Extrait présenté:
Un magistrat égyptien de renom, Mohamed Saïd Achmâwî, est l’auteur d’un livre édifiant intitulé Misr wa l-hamla l-faransiya(4) (L’Égypte et l’Expédition française). Il explique dans quel état de délabrement et de déliquescence Bonaparte a trouvé le pays du Nil. Il n’y a nulle exagération dans sa Proclamation au peuple égyptien, lorsqu’il déclare être venu délivrer la contrée de la tyrannie des Mamlouks et des Ottomans. L’Expédition laisse aux Égyptiens des institutions et des réalisations qui donnent aux États leur consistance. Achmâwî en dénombre au moins vingt-six. En voici une dizaine : l’Institut d’Égypte dont nous avons déjà parlé ; le Divan, embryon d’un Conseil des ministres dont le président est élu au lieu d’être désigné ; création d’un service de l’État civil ; transformation des rues en boulevards ; délocalisation des cimetières hors de la cité ; création d’une bibliothèque publique et de jardins publics ; introduction d’engins qui vont de la drague à la brouette; utilisation de l’imprimerie; publication de journaux et d’affiches comme moyens d’information ; un tribunal moderne dirigé par des juges suffisamment rétribués pour ne pas succomber à la tentation de la corruption et assurant aux accusés leur droit à la défense. La loi égyptienne actuelle continue d’être napoléonienne.

Entrées de données
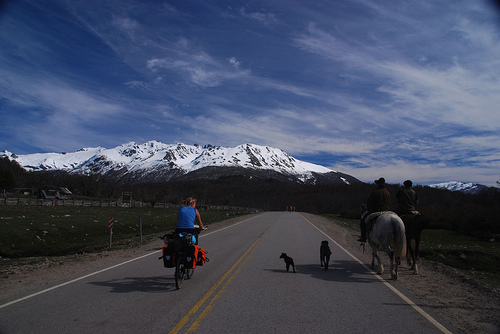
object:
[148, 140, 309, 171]
mountains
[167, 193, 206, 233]
woman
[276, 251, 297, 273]
dogs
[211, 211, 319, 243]
road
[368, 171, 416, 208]
people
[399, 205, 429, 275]
horses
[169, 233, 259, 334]
lines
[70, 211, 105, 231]
grass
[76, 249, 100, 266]
dirt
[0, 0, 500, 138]
sky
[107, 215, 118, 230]
sign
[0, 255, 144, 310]
lines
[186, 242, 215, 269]
tag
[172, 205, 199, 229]
shirt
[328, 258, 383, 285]
shadows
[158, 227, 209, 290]
bike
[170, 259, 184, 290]
wheel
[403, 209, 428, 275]
animal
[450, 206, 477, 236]
bushes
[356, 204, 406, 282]
horse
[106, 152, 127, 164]
snow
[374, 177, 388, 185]
hat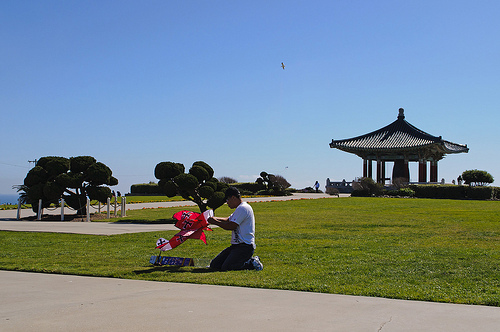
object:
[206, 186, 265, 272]
man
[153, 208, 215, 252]
kite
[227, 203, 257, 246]
t-shirt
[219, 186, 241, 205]
baseball cap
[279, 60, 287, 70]
bird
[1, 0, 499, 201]
sky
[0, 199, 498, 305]
grass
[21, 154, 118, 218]
bush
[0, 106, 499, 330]
park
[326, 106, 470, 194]
pagoda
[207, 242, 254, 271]
jeans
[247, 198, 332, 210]
plants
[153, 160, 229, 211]
tree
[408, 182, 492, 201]
bush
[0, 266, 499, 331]
sidewalk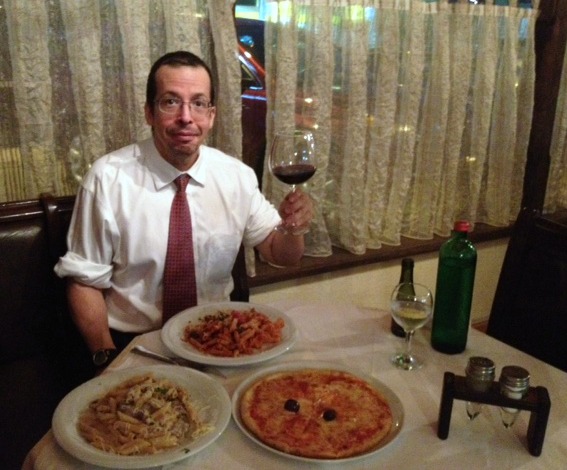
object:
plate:
[157, 296, 299, 368]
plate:
[228, 359, 408, 463]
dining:
[53, 296, 401, 469]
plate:
[54, 362, 235, 465]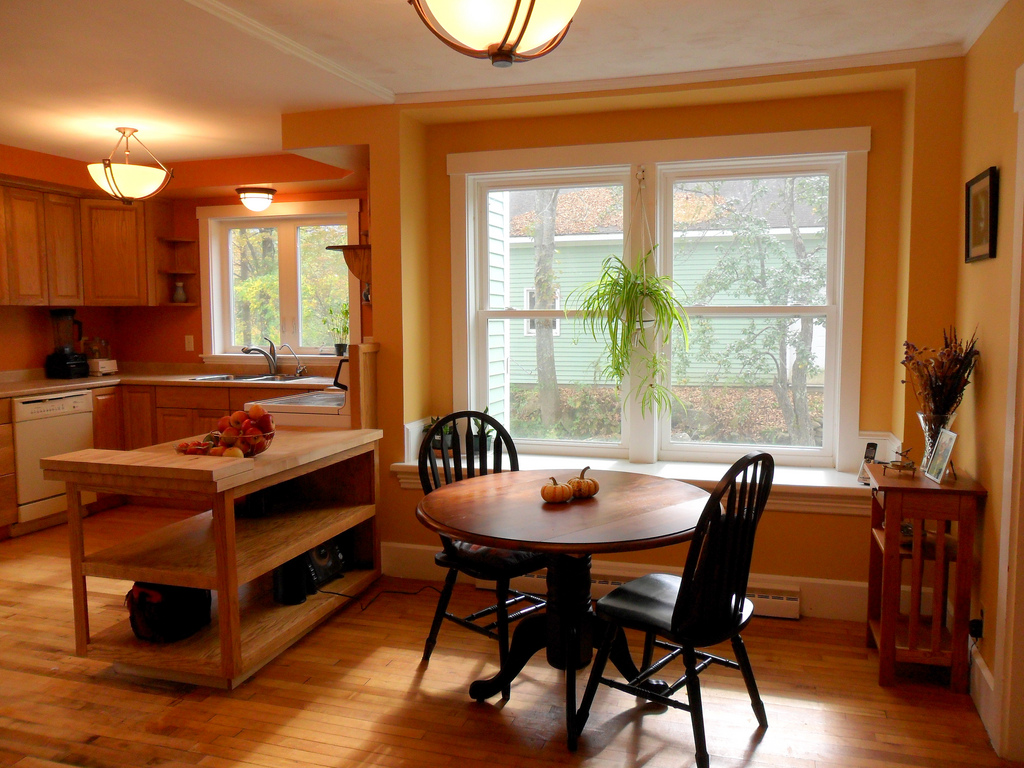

Ensemble de tâches:
a – Répondez aux questions suivantes d'après l'extrait :
(i) Quel est le titre français du livre de Mohamed Saïd Achmâwî ?
(ii) Combien d'institutions et de réalisations Achmâwî dénombre-t-il au minimum ?
(iii) De la tyrannie de qui Bonaparte déclare-t-il être venu délivrer la contrée ?
b – Condensez sous forme de liste le paragraphe de l'extrait commençant par « Un magistrat égyptien de renom », en conservant ses faits essentiels.
Les entrées forment un matériau indépendant de l'extrait.

Réponses par tâche:
a –
(i) L'Égypte et l'Expédition française.
(ii) Au moins vingt-six.
(iii) Des Mamlouks et des Ottomans.

b –
- Mohamed Saïd Achmâwî, magistrat égyptien de renom, a écrit Misr wa l-hamla l-faransiya (L'Égypte et l'Expédition française).
- Il décrit l'état de délabrement de l'Égypte à l'arrivée de Bonaparte.
- La Proclamation au peuple égyptien, où Bonaparte dit venir délivrer le pays de la tyrannie des Mamlouks et des Ottomans, n'a rien d'exagéré.
- Achmâwî attribue à l'Expédition au moins vingt-six institutions et réalisations, dont :
  - l'Institut d'Égypte ;
  - le Divan, embryon de Conseil des ministres à président élu ;
  - un service de l'État civil ;
  - la transformation des rues en boulevards ;
  - le déplacement des cimetières hors de la cité ;
  - une bibliothèque publique et des jardins publics ;
  - des engins, de la drague à la brouette ;
  - l'imprimerie ;
  - des journaux et des affiches pour informer ;
  - un tribunal moderne, aux juges assez payés pour résister à la corruption, garantissant le droit à la défense.
- La loi égyptienne actuelle demeure napoléonienne.